Single by Badshah featuring Payal Dev
- Language: Hindi, Bengali, English
- English title: "Marigold flower"
- Released: 26 March 2020
- Genre: Indian pop
- Length: 2:50
- Label: Sony Music India
- Songwriter: Ratan Kahar (Bankura)

= Genda Phool =

2020 Hindi pop song

"Genda Phool" is a 2020 Hindi pop song by Indian rapper Badshah featuring playback singer Payal Dev. The music video for the song features Sri Lankan actress Jacqueline Fernandez, and Badshah. It stood as the 4th most-watched music video on YouTube for the year 2020 across the world. It has above 1 billion views on YouTube as of September 2023. The song is a remake of the song Boro Loker Biti Lo originally sung by Swapna Chakraborty. The main verse 'Boroloker Beti lo' is taken from the Bengali folk song which was originally written, composed and tuned by Ratan Kahar. This Bengali folk song was very popular during the late 60s and 70s in West Bengal and Bangladesh.

== History ==
The song is written and composed by Badshah, while the Bengali lyrics of the song was written by Ratan Kahar whereas it is sung by Badshah and it is set around the Hindu festival Durga Puja. The song was launched by Karan Johar, a friend of Badshah, on his social media.

==Music video==
The music video features Badshah and Sri Lankan actress Jacqueline Fernandez. Directed by Sneha Shetty Kohli, it was filmed in Esel Studio, Mumbai, over a period of two days. The video was released on 26 March 2020 on YouTube during the 2020 coronavirus lockdown in India.
Choreographer Piyush and Shazia

== Reception ==
Firstpost called the song a "foot-tapping number". Hindustan Times wrote: "[the song] is a steamy track which has a distinct folk melody fused with urban sounds". Latestly was disappointed with the lyrics, writing: "While the composition of Genda Phool is all fine, its lyrics play a spoilsport.

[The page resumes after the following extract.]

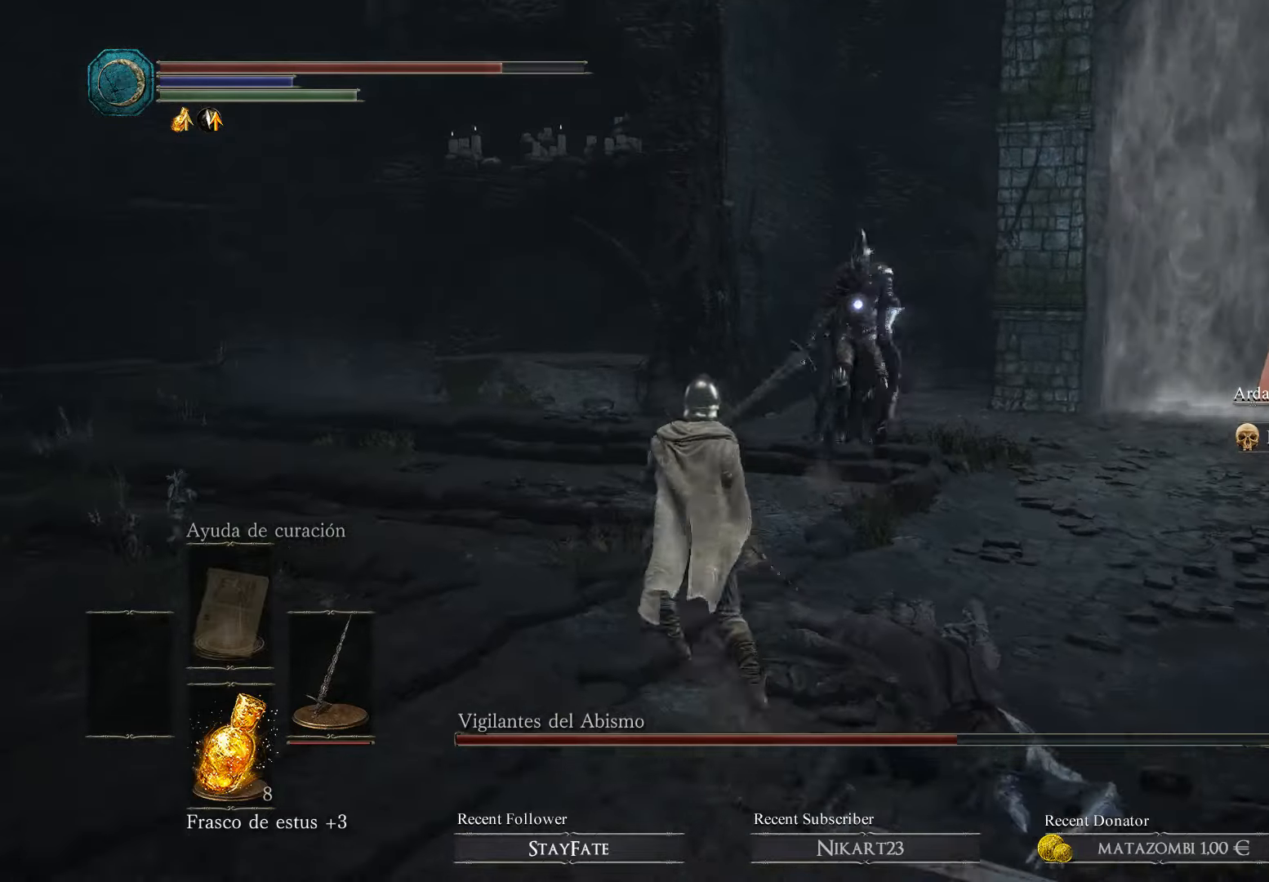
{"buttons": ["B"], "left_stick": "down-left", "right_stick": "center", "events": [[167, "left_stick", "left"], [333, "left_stick", "down-left"], [500, "B", "down"]]}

Badshah's rap doesn't make sense and it even sounds childish at one point". Mid-Day praised the music video of the song, writing, "The one thing that immediately strikes you about the song is the vibrancy with which it has been shot and captured".

=== Performance ===
It topped the Global YouTube Music Video Charts for two weeks with few more days and gained international listeners and attracted several other artists as well from around the world.

== Plagiarism issues ==
Badshah was grossly criticized over him sampling lines, "Boroloker bitilo, lomba lomba chul, Emon mathay bendhe debo lal genda phool" which is from a Bengali folk number Boroloker Biti Lo, without giving any due credits to the original lyricist named Ratan Kahar and singer of the composition named Swapna Chakraborty, to be more precise Badshah was accused of plagiarism. Later he came up stating that the folk lyrics were not protected with any copyright infringement anywhere and it was not the first time that the lyrics are being used in songs, hence he doesn't find himself in any legal trouble and all that happened was nothing but a mere coincidence. When Ratan was approached by a website regarding the issue, he stated: "No one has contacted me yet since the release of the number" Responding to the allegation, Payal Dev said that folk songs do not have rights and the same song had been "used six to seven times" without any credit.

The rapper, on the other hand, came forward to help the folk lyricist on 'humanitarian backgrounds' by providing him with a financial aid of sum of Rs.5 lakhs and promised that would meet the veteran artist as soon as possible and would most probably collaborate with him as well.